+++ Data listing +++

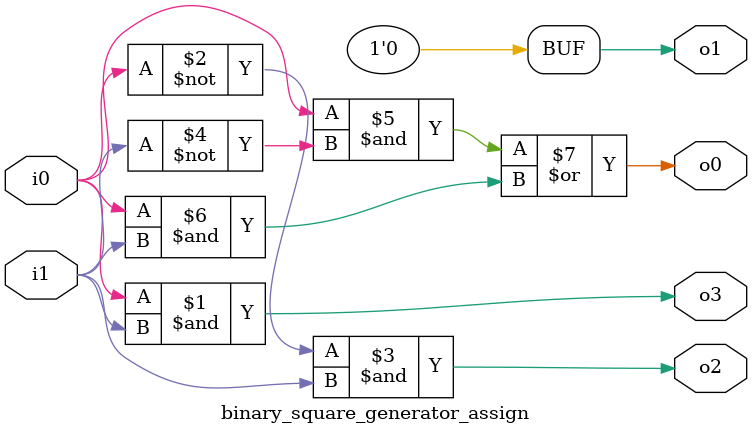
<source format=v>
module binary_square_generator_assign (i0, i1, o0, o1, o2, o3);
input i0, i1;
output o0, o1, o2, o3;

assign o3 = (i0 & i1);
assign o2 = (~i0 & i1);
assign o1 = 0;
assign o0 = (i0 & ~i1) | (i0 & i1);

endmodule // binary_square_generator_assign

</source>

+++

• [Activity]: Restate, without alteration, the lines of the material above that begin at the one containing "assign o3 = (i0 & i1);" and run through its last line.

• [Output for this task]:
assign o3 = (i0 & i1);
assign o2 = (~i0 & i1);
assign o1 = 0;
assign o0 = (i0 & ~i1) | (i0 & i1);

endmodule // binary_square_generator_assign

</source>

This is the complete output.